On 16 August 2022, Philips announced that they had parted ways with van Houten due to a mass product recall of Philips Respironics CPAP devices that halved the company's stocks and would further reduce it below the value it had prior to his appointment as CEO.

== Leadership Beyond Royal Philips ==
Frans was Co-Chair at the World Economic Forum in Davos in 2017. He was appointed a member of the Board of Directors of Novartis in February, 2017.

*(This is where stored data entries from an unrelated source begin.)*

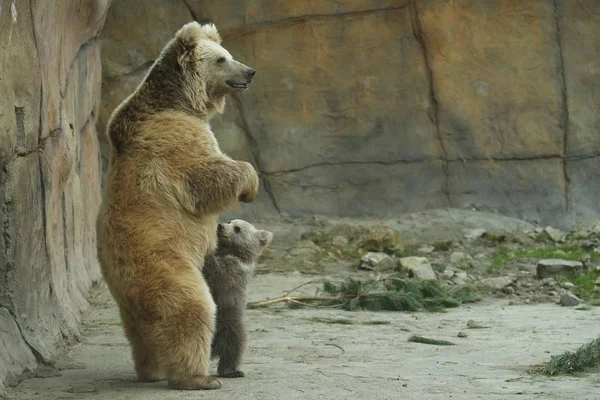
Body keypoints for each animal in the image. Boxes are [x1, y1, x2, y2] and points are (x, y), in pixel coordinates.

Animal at [95, 22, 258, 390]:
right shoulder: (175, 139)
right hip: (167, 268)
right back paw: (198, 377)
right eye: (223, 59)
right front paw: (250, 185)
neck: (180, 101)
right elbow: (206, 176)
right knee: (191, 312)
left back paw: (150, 370)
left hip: (128, 303)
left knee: (141, 336)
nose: (250, 71)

=== Sustainability and the Circular Economy ===
Van Houten was one of the initiators of the Compact for Responsive and Responsible Leadership, which aims to create a corporate governance framework with a focus on the long-term sustainability of corporations and the long-term goals of society. He is an avid supporter and advocate of sustainability and the implementation of a circular economy, and received the Fortune Award for Circular Economy Leadership at an event around the 2018 World Economic Forum Meeting in Davos.

He is one of the original leaders at the World Economic Forum on the circular economy, and co-chair of the Board of Directors and leading Royal Philip's overall engagement in Platform for Accelerating the Circular Economy (PACE). PACE is a public-private collaboration platform and project accelerator focused on building the circular economy. Philip's engagement in PACE includes membership in PACE's Capital Equipment Coalition and a project on e-waste in Nigeria.

=== Single European Market ===
A proponent of a united, single European market, Frans is also a member of the European Round Table of Industrialists, an advocacy organization comprising the 50 largest European multinationals. He is co-founder and advocate of NL2025, a platform of Dutch influencers who support initiatives to create a better future for the Netherlands in the areas of education, sustainable growth and a vital society.

==Other activities==
===Corporate boards===
- Novartis, Member of the Board of Directors (since 2017)
===Non-profit organizations===
- European Round Table of Industrialists (ERT), Member
- NL2025, Co-Founder

== Recognition ==
In 2018, Philips was named in 19th position in Forbes magazine's ranking of the World's Most Reputable Companies; among the Top 25 Companies That Get Design Right by Fortune magazine and among the Top 100 Global Innovators for the fifth consecutive year by Clarivate Analytics (formerly Thomson Reuters Intellectual Property & Science business).

In addition, Van Houten was named among the Top 20 Global Business Leaders in 2017 by Fortune magazine. Its citation stated: “We lean toward CEOs with vision — those impacting the world beyond their companies. The 20 star executives are doing nothing less than defining the future of business.”